8.3Het oordeel van de rechtbank
De hierna te noemen strafoplegging is in overeenstemming met de ernst van het bewezen geachte, de omstandigheden waaronder dit is begaan en de persoon van verdachte, zoals daarvan ter terechtzitting is gebleken.
De rechtbank heeft bij de keuze tot het opleggen van een vrijheidsbenemende straf en bij de vaststelling van de duur daarvan in het bijzonder het volgende laten meewegen.
Ernst van de feiten
Verdachte heeft op één dag meerdere geldbedragen weggenomen door gebruik te maken van verschillende betaalpassen, te weten een bankpas en een creditcard, die niet van hem waren en die hij ook niet mocht gebruiken. Verdachte heeft met de betaalpassen betalingen verricht bij de Albert Heijn, een coffeeshop en een filiaal van Footlocker. De betaalpassen had verdachte kort daarvoor weggenomen uit de kluisjes van een sportschool. Dit zijn zeer hinderlijke feiten die schade opleveren en bovenal veel overlast voor de direct betrokkenen veroorzaken. Daarnaast leidt het onbevoegd gebruik maken van een creditcard en bankpassen tot een inbreuk op het vertrouwen dat door de consument en de acceptant in het elektronisch betalingsverkeer wordt gesteld. Dit vertrouwen is van groot economisch en maatschappelijk belang. Wanneer dit vertrouwen niet meer aanwezig is, bestaat het risico van een ontwrichting van het maatschappelijk en economisch verkeer. Verdachte heeft kennelijk enkel oog gehad voor zijn eigen financiële gewin.

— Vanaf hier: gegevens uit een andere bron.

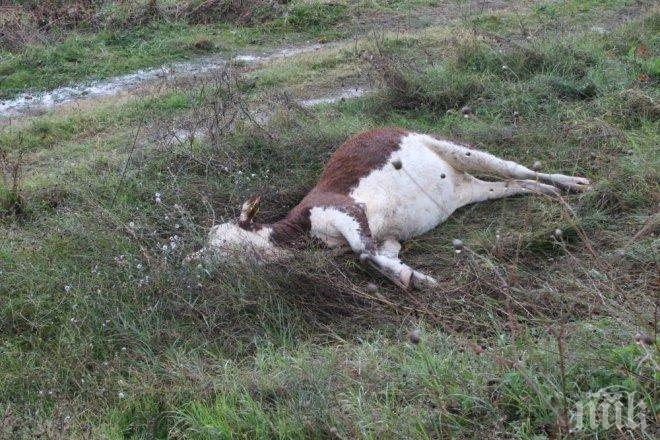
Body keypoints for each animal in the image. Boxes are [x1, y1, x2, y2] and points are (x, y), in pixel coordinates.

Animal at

Verdachte heeft daarnaast een medewerker van Footlocker mishandeld en hem bedreigd nadat verdachte door de medewerker werd gevraagd zich te legitimeren. Door zo te handelen heeft verdachte pijn en letsel bij het slachtoffer veroorzaakt en daarnaast een inbreuk gemaakt op zijn lichamelijke integriteit.
Persoonlijke omstandigheden
De rechtbank houdt in strafverzwarende zin rekening met het zeer omvangrijke strafblad van verdachte (van 16 mei 2023), waaruit blijkt dat verdachte veelvuldig is veroordeeld voor onder meer vermogensdelicten.
In strafmatigende zin houdt de rechtbank rekening met het bepaalde in artikel 63 van het Wetboek van Strafrecht, nu verdachte tussen de pleegdatum van de onderhavige feiten en de zitting van 8 juni 2023 is veroordeeld voor een ander strafbaar feit.
De bewezen verklaarde feiten rechtvaardigen het opleggen van een gevangenisstraf.
De rechtbank ziet, anders dan de officier van justitie en de raadsman, geen aanleiding om aan verdachte een voorwaardelijk strafdeel met bijzondere voorwaarden op te leggen. De rechtbank overweegt daartoe als volgt.
Door de reclasseringswerker [reclasseringswerker] is per e-mail van 7 juni 2023, in aanvulling op het reclasseringsadvies van 13 april 2023, een advies uitgebracht om als bijzondere voorwaarde op te nemen dat verdachte zich laat opnemen in een zorginstelling. Hoewel de rechtbank, gelet op het strafblad van verdachte, inziet dat een vorm van behandeling en begeleiding nuttig zou zijn voor verdachte, is voornoemd advies niet concreet genoeg om op basis daarvan de voorgestelde klinische behandeling aan verdachte op te leggen. Niet is onderzocht wat voor verdachte een passend behandeltraject zou zijn en bij welke hulp verdachte gebaat zou zijn.
Daarnaast is uit het reclasseringsadvies van 13 april 2023 gebleken dat eerder aan verdachte opgelegde voorwaarden niet het gewenste resultaat hebben opgeleverd en dat het starten van een klinisch traject niet mogelijk is vanwege het ontbreken van diagnostiek.
Voorts heeft de rechtbank meegewogen dat verdachte zich ter zitting gemotiveerd heeft getoond om zich na zijn detentie in te zetten om zijn leven weer op de rit te krijgen. Hij heeft zichzelf gemeld bij de gemeente [gemeente] , waar hij hulp kan krijgen bij het vinden van werk en het verkrijgen van inkomsten. Verdachte heeft goed contact met zijn familie. Ook heeft verdachte woonruimte gevonden, waar hij na zijn detentie kan verblijven.
Alles afwegende vindt de rechtbank een onvoorwaardelijke gevangenisstraf voor de duur van vier maanden passend.